With the AHJ Registry project underway, Blu Banyan CEO Jan Rippingale talked to a contact at Sandia National Lab about the need to match geographic locations with the relevant permitting jurisdiction. That conversation led to another contact at NREL, who explained that US Census data contains a record of AHJs defined as geometric shapes. That was the first breakthrough.
“We knew that if you had a point and a polygon, you could say whether or not that point existed in the polygon,” Rippingale said.
The next challenge: How do you design a program to match points and polygons?
“We actually tried several ways to do that before we found the polygon matching problem had already been solved,” Rippingale said.

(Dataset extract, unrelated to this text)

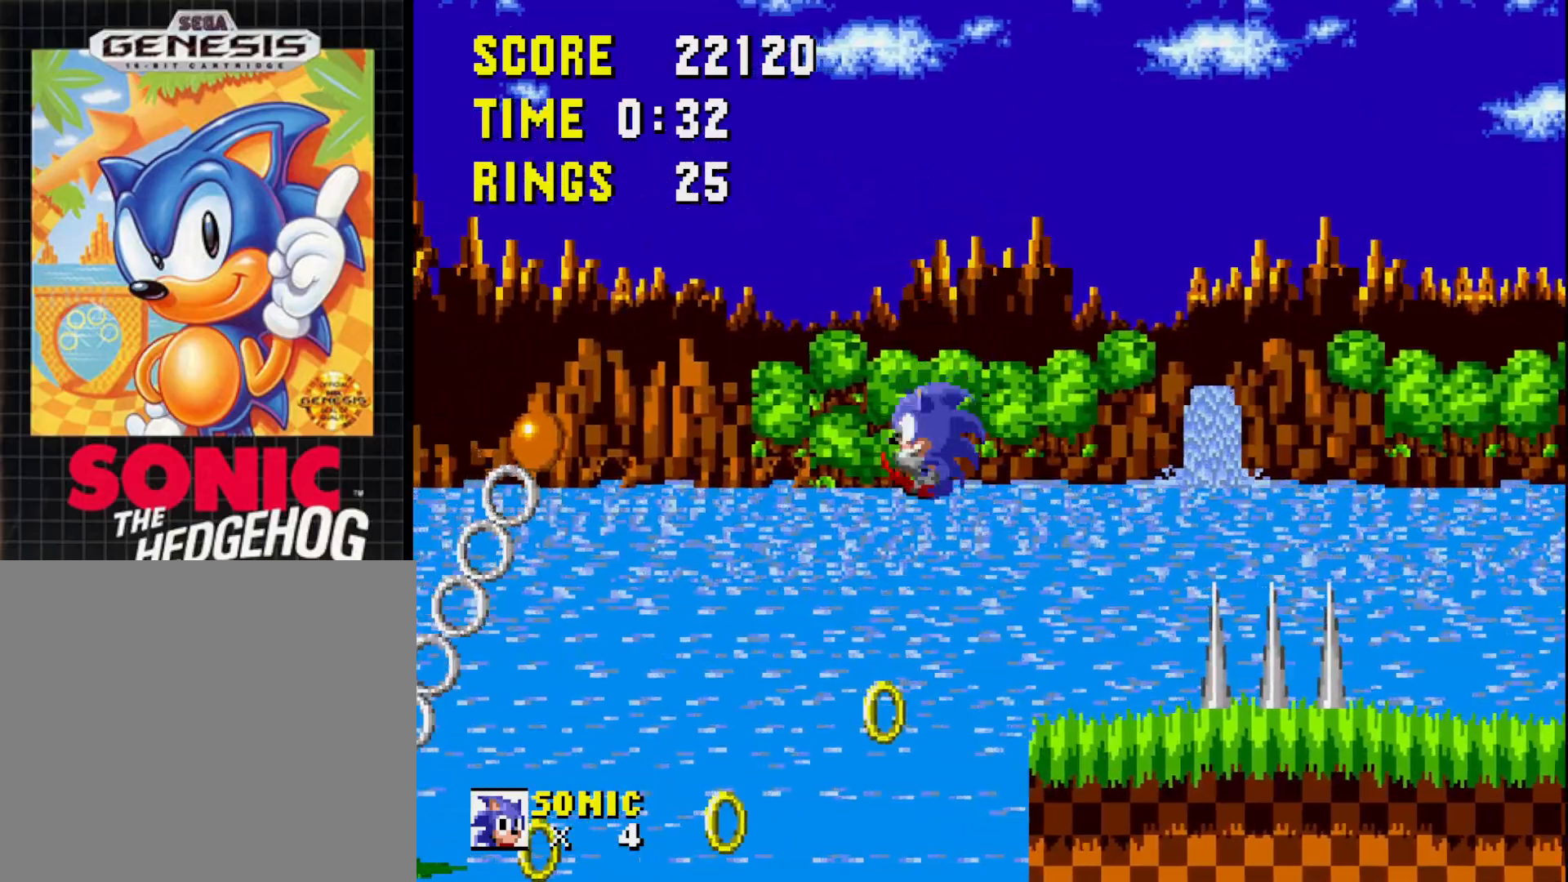
{"buttons": ["DPAD_RIGHT"], "right_stick": "center", "events": [[183, "DPAD_LEFT", "up"], [233, "A", "up"], [483, "DPAD_RIGHT", "down"]]}
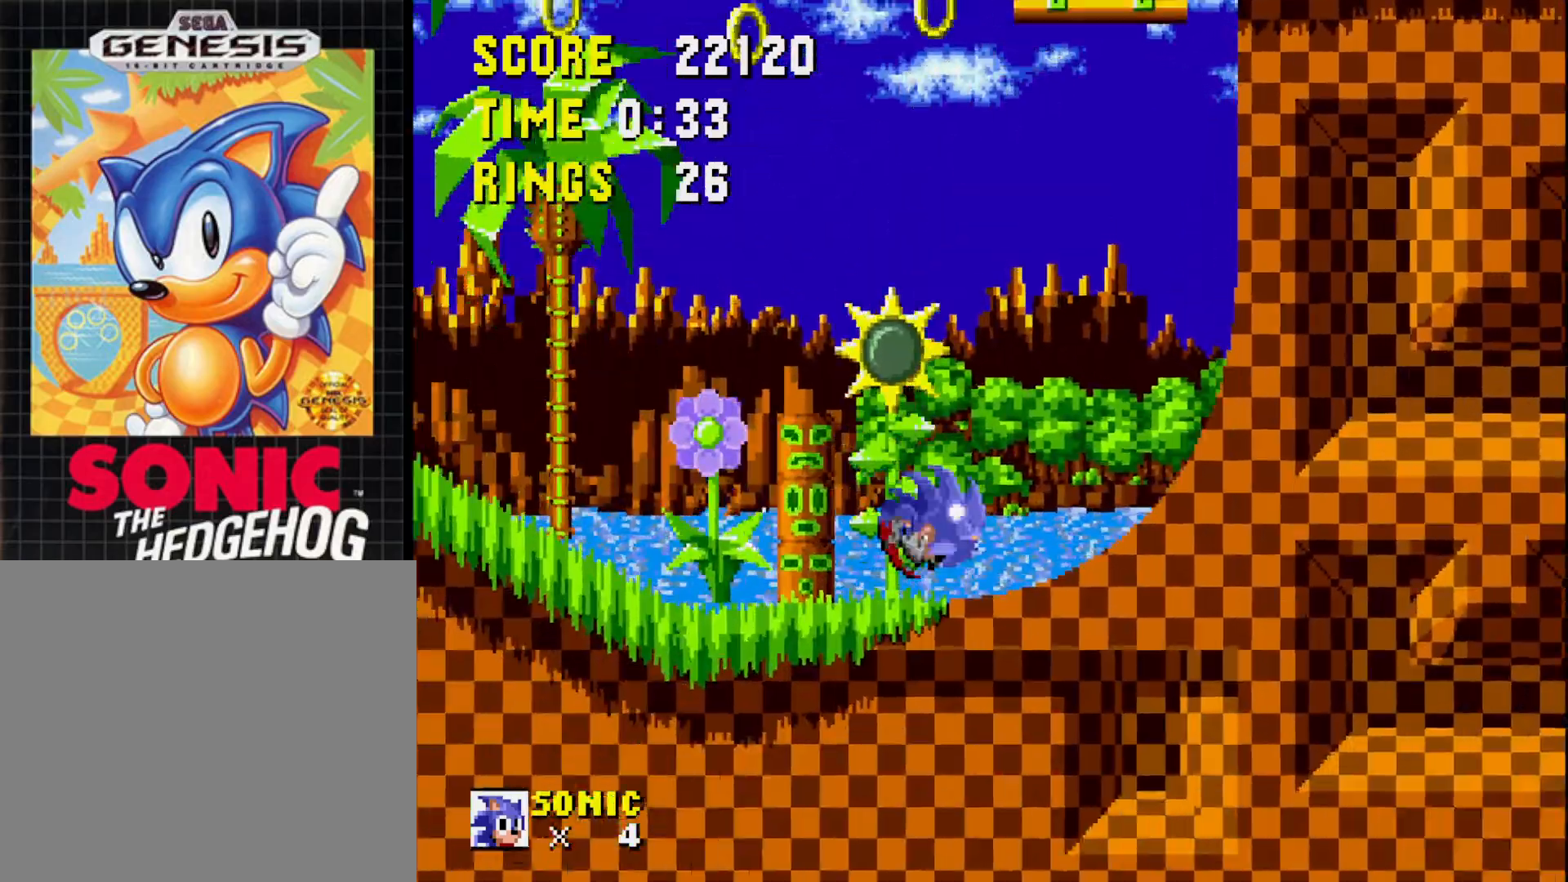
{"buttons": ["DPAD_LEFT"], "right_stick": "center", "events": [[183, "DPAD_RIGHT", "up"], [333, "DPAD_LEFT", "down"]]}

Blu Banyan discussed the polygon problem with SunSpec’s Orange Button working group comprised of software developers who use data standards to drive down solar project costs. Wells Fargo’s emerging technologies strategy consultant Joel Boeder, a member of the working group, asked if the dataset had a geocode function.
Geocode uses a set of unique identifiers for geographic locations.
“We had to go through enough of the geometry challenges to realize that we needed to use the built-in geocoding functions,” Rippingale said.
Having confirmed that the solution was in the geocode, Blu Banyan proceeded to build. The AHJ registry debuted in mid-August this year.
Data quality and quantity
Wanting an initial dataset with a high degree of accuracy, Blu Banyan seeded the registry with data for AHJs in Connecticut and North Carolina. Going forward, it will be up to users of the registry and AHJs themselves to fill in details and confirm that the data stays up to date.
Widespread adoption releases the true value of standardized data. A large user base in the solar and construction industries can quickly and easily crowdsource data for the AHJ Registry. Each addition to the registry contributes to an information commons that improves data accuracy and reduces time and money spent on manual data entry. Step by step, this work takes us closer to the future of project permitting.
Instant, online solar permitting, enabled by NREL’s SolarAPP platform, has many advantages. It improves efficiency. By eliminating the need to visit the local permitting office, it saves time and enhances public safety during the COVID-19 pandemic. It can also support equity and inclusion. If nobody knows what a permit applicant looks like, there’s less risk of discrimination.
Data standards gaining momentum
The AHJ Registry is one of several active projects using data standards to drive down solar soft costs.
With leadership from Blu Banyan and SunSpec Alliance, the Orange Button working group is also developing a common product registry. Starting with modules and inverters, the registry will make it possible for manufacturers to upload product datasheets once, and give the entire industry access to all product data, including specifications, certifications and more, at the push of a button.
“Code talks,” said Tom Tansy, SunSpec Alliance chairman. “Major customers come in because they want to solve one big problem. When we solve it, they come back to solve a different problem.”
Other Orange Button projects will improve customer engagement, taking details about project status and reporting back to the homeowner; support asset management, sharing monthly operating reports with investors who contribute project finance; and simplify operations and maintenance, integrating field service data into a platform that represents the single source of truth for solar projects.
Users of AHJ registry and other Orange Button services can join SunSpec Alliance to support continued development.
Matthew Hirsch is CMO and Partner at TerraCurrent.